Biology Direct (Oct 2006)

Too much data, but little inter-changeability: a lesson learned from mining public data on tissue specificity of gene expression

  • Duffin Kevin,
  • Su Eric,
  • Wei Tao,
  • Li Yiqun,
  • Li Shuyu,
  • Liao Birong

DOI
https://doi.org/10.1186/1745-6150-1-33
Journal volume & issue
Vol. 1, no. 1
p. 33

Abstract

Read online

Abstract Background The tissue expression pattern of a gene often provides an important clue to its potential role in a biological process. A vast amount of gene expression data have been and are being accumulated in public repository through different technology platforms. However, exploitations of these rich data sources remain limited in part due to issues of technology standardization. Our objective is to test the data comparability between SAGE and microarray technologies, through examining the expression pattern of genes under normal physiological states across variety of tissues.
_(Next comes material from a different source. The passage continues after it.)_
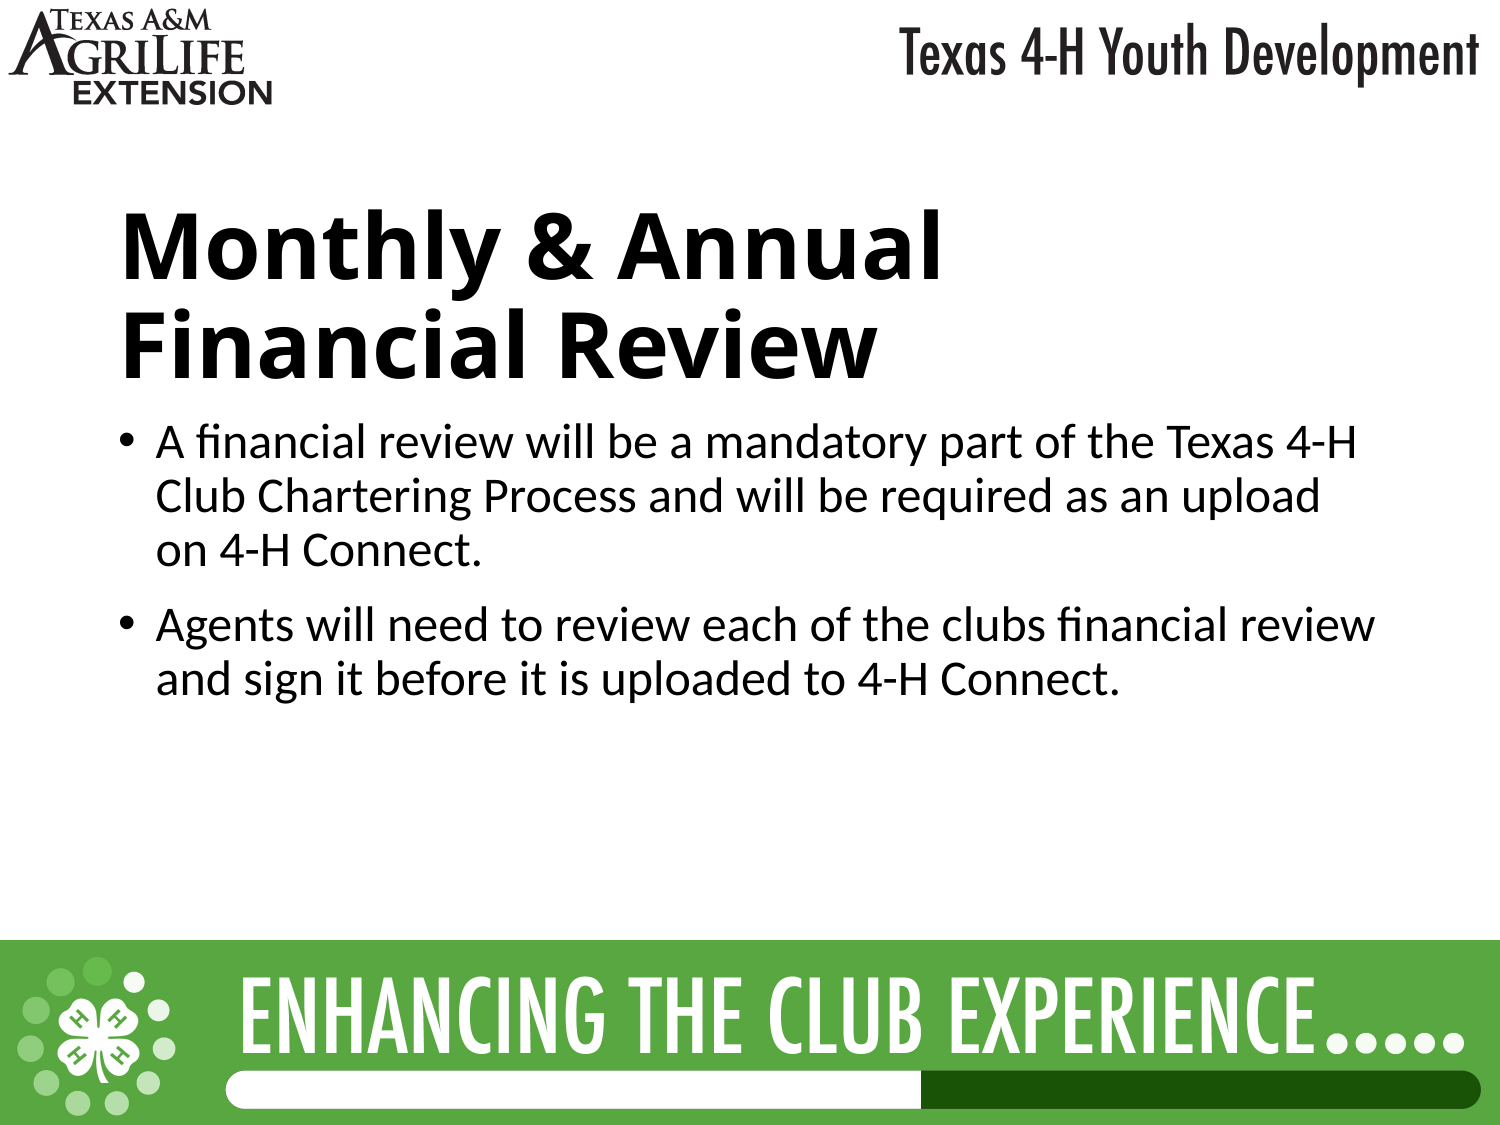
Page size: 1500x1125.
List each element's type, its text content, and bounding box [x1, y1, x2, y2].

Results There are 42–54% of genes showing significant correlations in tissue expression patterns between SAGE and GeneChip, with 30–40% of genes whose expression patterns are positively correlated and 10–15% of genes whose expression patterns are negatively correlated at a statistically significant level (p = 0.05). Our analysis suggests that the discrepancy on the expression patterns derived from technology platforms is not likely from the heterogeneity of tissues used in these technologies, or other spurious correlations resulting from microarray probe design, abundance of genes, or gene function. The discrepancy can be partially explained by errors in the original assignment of SAGE tags to genes due to the evolution of sequence databases. In addition, sequence analysis has indicated that many SAGE tags and Affymetrix array probe sets are mapped to different splice variants or different sequence regions although they represent the same gene, which also contributes to the observed discrepancies between SAGE and array expression data. Conclusion To our knowledge, this is the first report attempting to mine gene expression patterns across tissues using public data from different technology platforms. Unlike previous similar studies that only demonstrated the discrepancies between the two gene expression platforms, we carried out in-depth analysis to further investigate the cause for such discrepancies. Our study shows that the exploitation of rich public expression resource requires extensive knowledge about the technologies, and experiment. Informatic methodologies for better interoperability among platforms still remain a gap. One of the areas that can be improved practically is the accurate sequence mapping of SAGE tags and array probes to full-length genes. Reviewers This article was reviewed by Dr. I. King Jordan, Dr. Joel Bader, and Dr. Arcady Mushegian.